As negociações salariais referentes à data-base de outubro registraram progresso nos ganhos reais em relação ao mês anterior, passando de 72,7% em setembro para 82,3% em outubro, segundo dados compilados até 11 de novembro pelo Dieese (Departamento Intersindical de Estatística e Estudos Socioeconômicos). Apesar disso, tapume de 10% dos reajustes continuam inferior da inflação medida pelo INPC (Índice Pátrio de Preços ao Consumidor).

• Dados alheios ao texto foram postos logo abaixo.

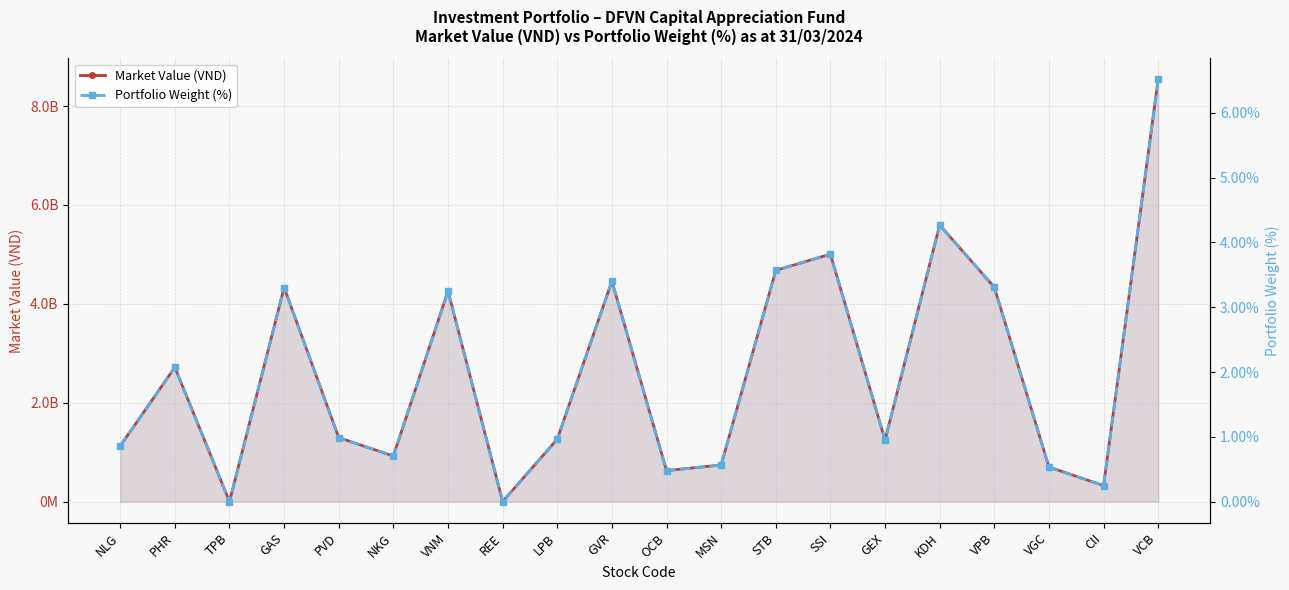

Between TPB and CII, which series saw the biggest shift?

Market Value (VND)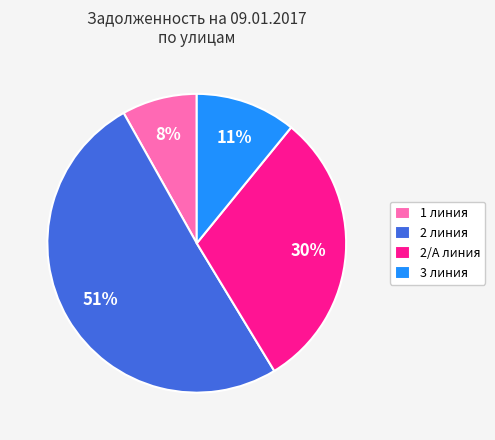

Rank the categories by value from lowest to highest.

1 линия, 3 линия, 2/А линия, 2 линия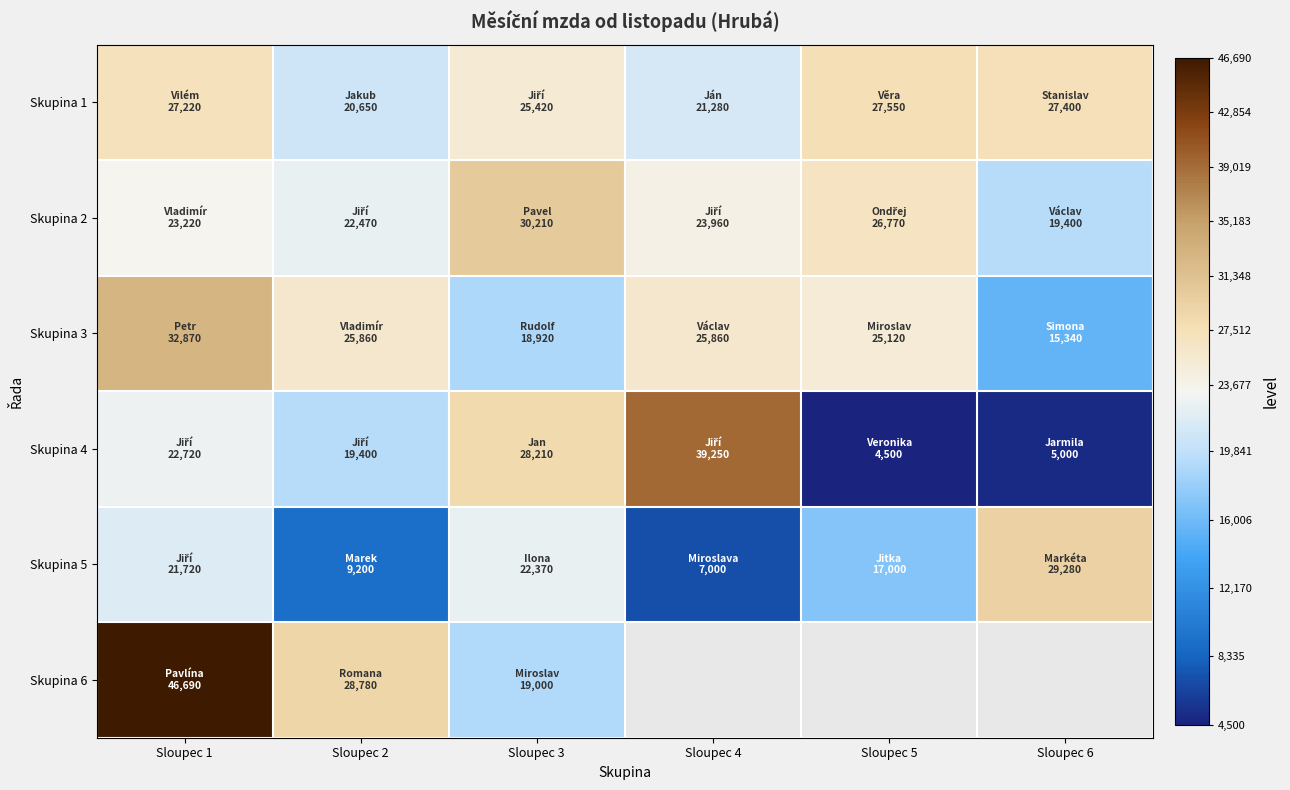

What is the difference between the maximum and minimum values in the Skupina 6 series?

27690.0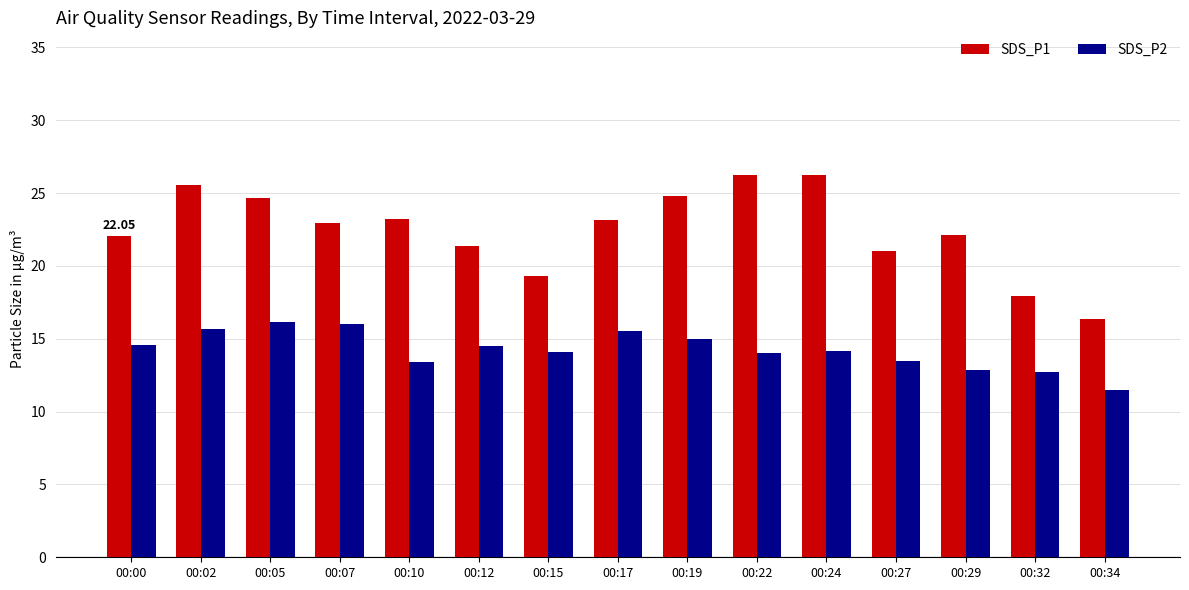

Rank the series at 00:10 from highest to lowest value.

SDS_P1, SDS_P2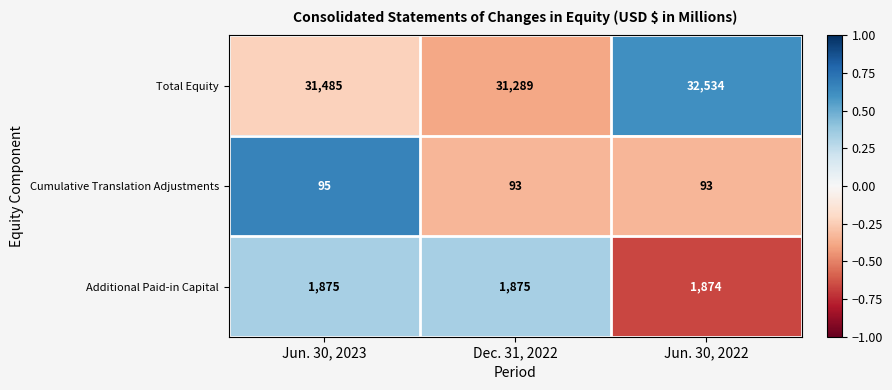

What is the difference between the Total Equity values at Jun. 30, 2023 and Dec. 31, 2022?

196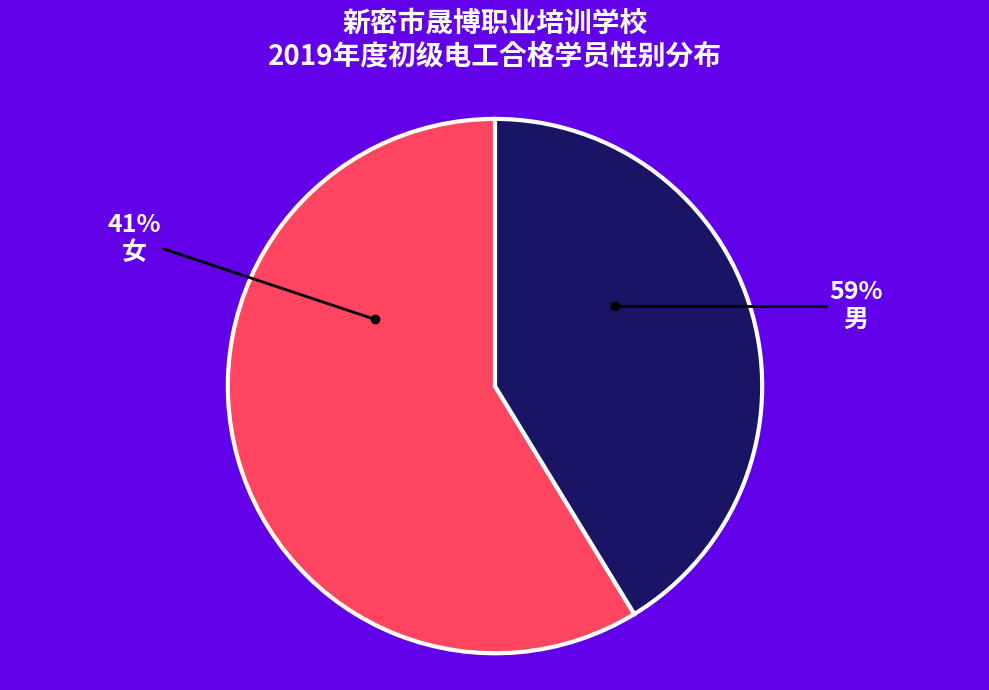

To the nearest percent, what portion does 男 represent?

59%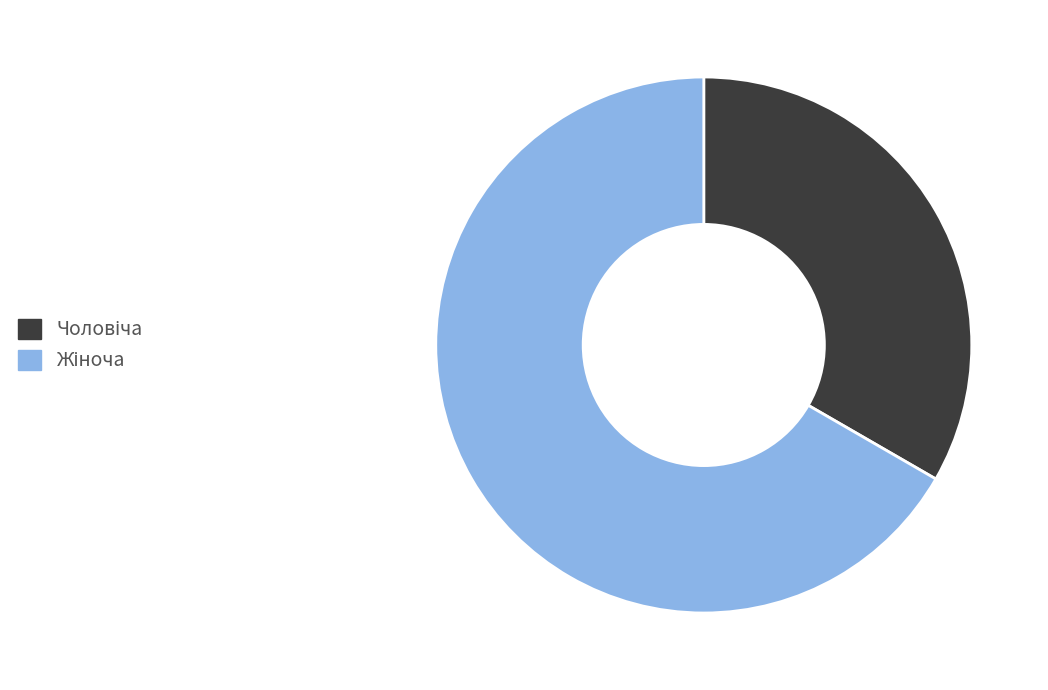

How many segments does this pie chart have?

2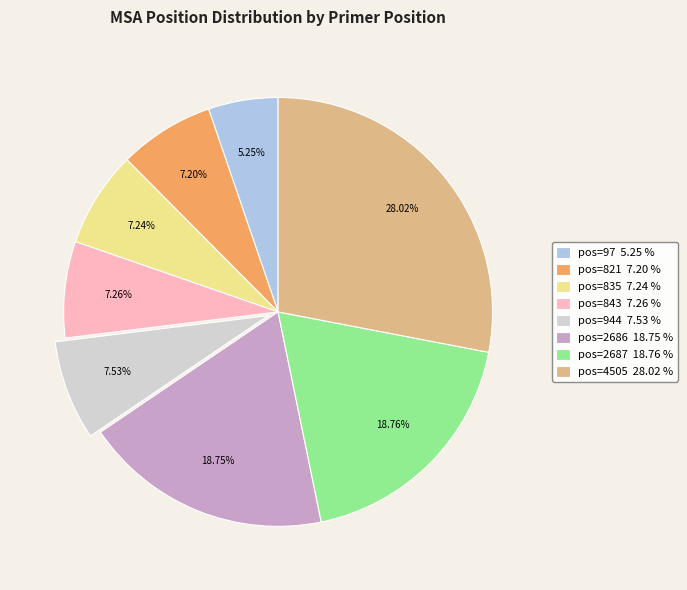

Does pos=4505 28.02 % represent more than half of the total?

No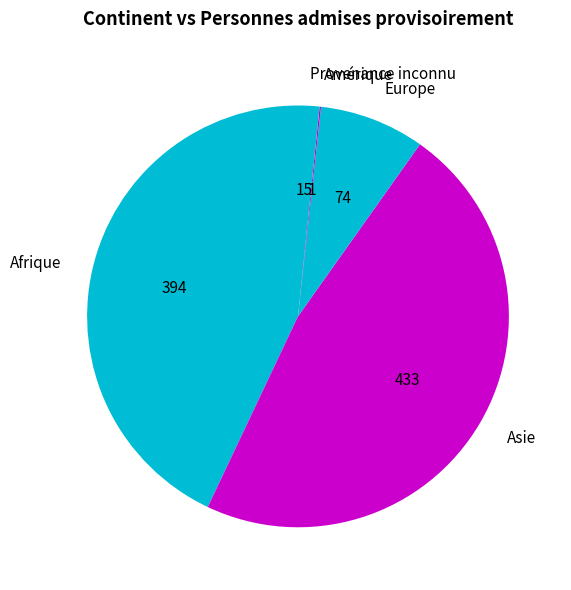

Which category has the biggest portion of the pie?

Asie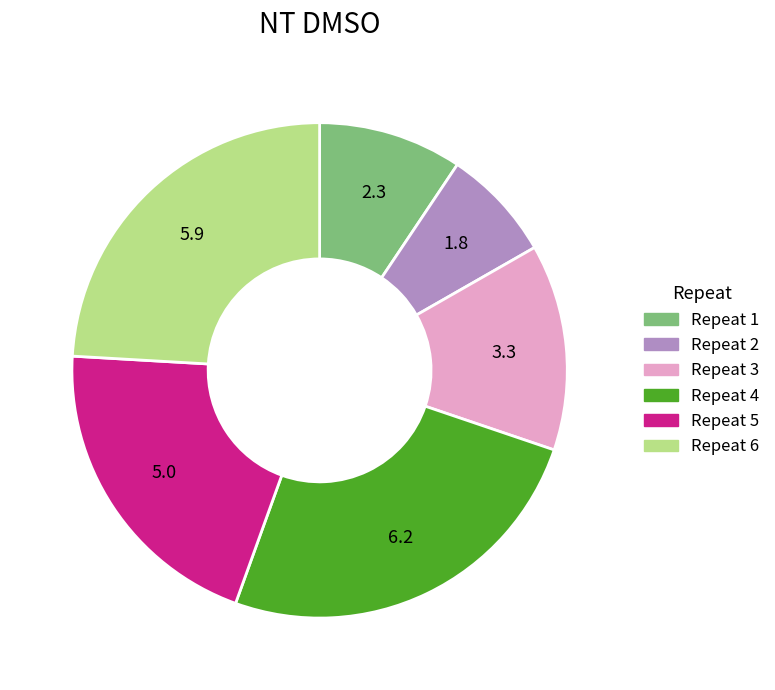

Rank the categories by value from lowest to highest.

Repeat 2, Repeat 1, Repeat 3, Repeat 5, Repeat 6, Repeat 4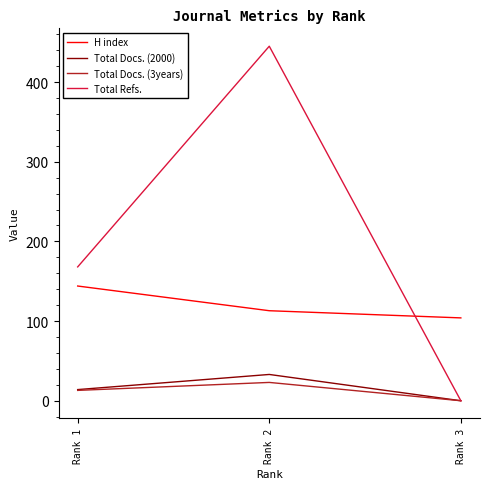

The Total Docs. (3years) series shows 13 at Rank 1. True or false?

True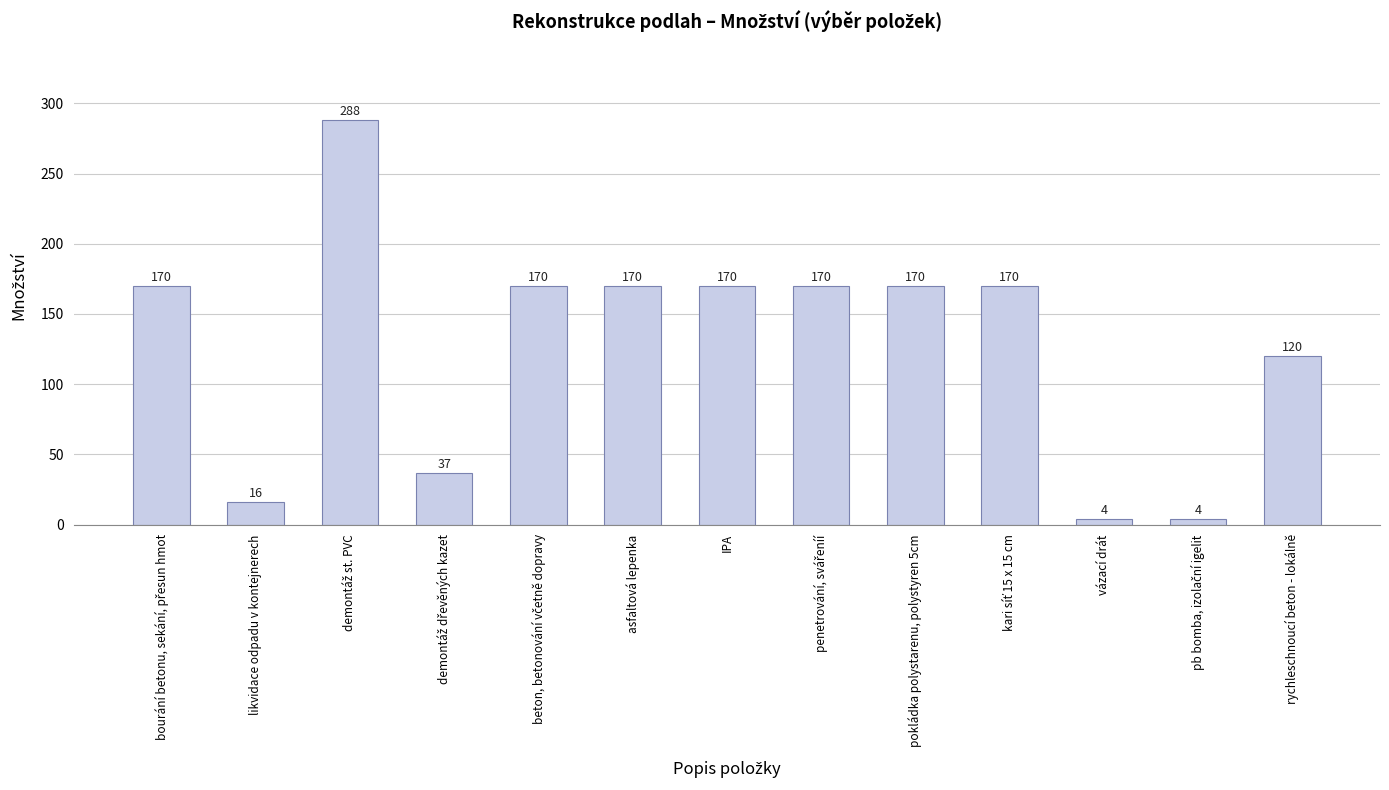

What is the difference between the second highest and minimum values?

166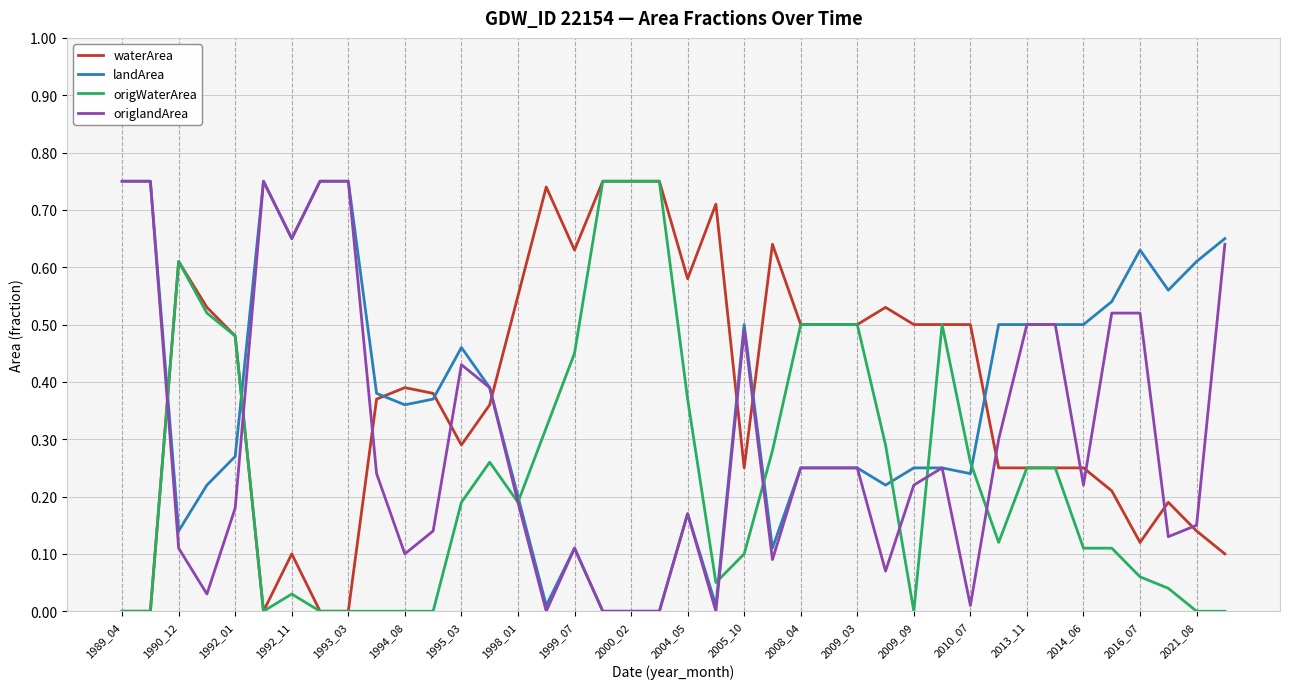

How many intersections are there between origlandArea and waterArea?

12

O valor médio da variação real também subiu, de 0,59% em setembro para 0,86% em outubro. No entanto, a estudo dos últimos 12 meses aponta tendência de redução nos percentuais de reajustes supra ou iguais à inflação e aumento nos resultados inferior do índice, sugerindo maior dificuldade nas negociações coletivas, embora os reajustes supra da inflação ainda predominem desde 2023.
Perfil dos reajustes em 2025
Até outubro, foram analisados 17.919 reajustes salariais, abrangendo todas as datas-bases de 2025. Desses, 78,2% ficaram supra do INPC, 13,5% foram iguais ao índice e 8,3% ficaram inferior da inflação. A variação real média do ano é de 0,89%.
Em outubro, o reajuste médio necessário para repor a inflação foi de 4,49%, subordinado ao registrado em setembro (5,10%), refletindo a desaceleração da inflação.
Somente 1,3% dos reajustes de outubro foram parcelados, enquanto 8,6% foram escalonados, ou seja, pagos em percentuais diferentes conforme fita salarial ou porte da empresa.
Setores e regiões
Os maiores percentuais de reajustes supra da inflação ocorreram entre industriários (80,4%) e comerciários (79,0%). No setor rústico, a maior incidência de reajustes inferior do INPC chegou a 19,1%.
Em termos de variação real média, o setor de serviços lidera com 0,97%, enquanto os comerciários registram o menor índice, de 0,69%. Entre as regiões, Sudeste e Sul apresentam ganhos reais em mais de 80% das negociações, com destaque para o Sudeste, que lidera a variação real média do ano (1,01%).
Pisos salariais
O piso salarial médio das negociações de 2025 até outubro é de R$ 1.853, enquanto o mediano é de R$ 1.730. Por setor, os serviços têm o maior piso médio (R$ 1.900) e a indústria o maior mediano (R$ 1.759).
Entre as regiões, os maiores pisos médios e medianos estão no Sul, com R$ 1.912 e R$ 1.860, respectivamente.